▶ **Exercise directions**:
With pictures excluded, repeat exactly the lines from the one containing "RACSA recibe galardón" through the last line of the material below.
---------- Extracted material
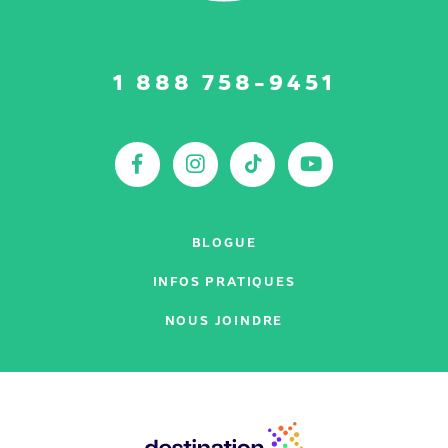
Suivez-
1 888 758-9451
nous
sur
:
Facebook
Instagram
TikTok
YouTu
BLOGUE
INFOS PRATIQUES
NOUS JOINDRE
Nos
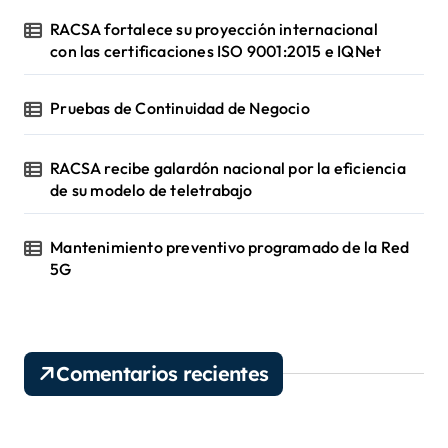
RACSA fortalece su proyección internacional
con las certificaciones ISO 9001:2015 e IQNet
Pruebas de Continuidad de Negocio
RACSA recibe galardón nacional por la eficiencia
de su modelo de teletrabajo
Mantenimiento preventivo programado de la Red
5G
Comentarios recientes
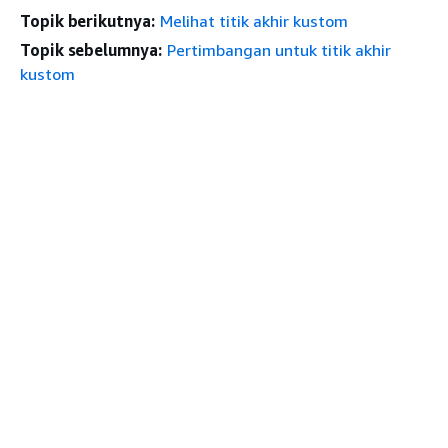
Topik berikutnya:
Melihat titik akhir kustom
Topik sebelumnya:
Pertimbangan untuk titik akhir
kustom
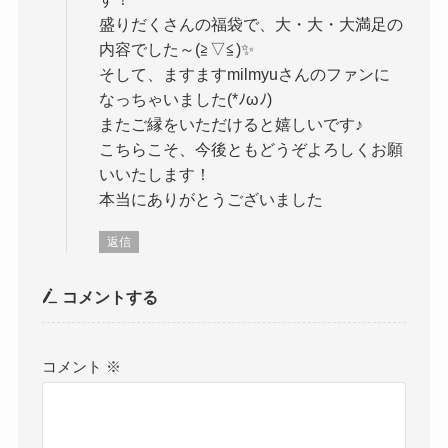
盛りだくさんの福袋で、大・大・大満足の
内容でした～(≧▽≦)✨
そして、ますますmilmyuさんのファンに
なっちゃいました(*ﾉωﾉ)
またご縁をいただけると嬉しいです♪
こちらこそ、今後ともどうぞよろしくお願
いいたします！
本当にありがとうございました
返信
コメントする
コメント
※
--------------------
▶ **Solution to the problem**:
RACSA recibe galardón nacional por la eficiencia
de su modelo de teletrabajo
Mantenimiento preventivo programado de la Red
5G
Comentarios recientes
Topik berikutnya:
Melihat titik akhir kustom
Topik sebelumnya:
Pertimbangan untuk titik akhir
kustom
盛りだくさんの福袋で、大・大・大満足の
内容でした～(≧▽≦)✨
そして、ますますmilmyuさんのファンに
なっちゃいました(*ﾉωﾉ)
またご縁をいただけると嬉しいです♪
こちらこそ、今後ともどうぞよろしくお願
いいたします！
本当にありがとうございました
返信
コメントする
コメント
※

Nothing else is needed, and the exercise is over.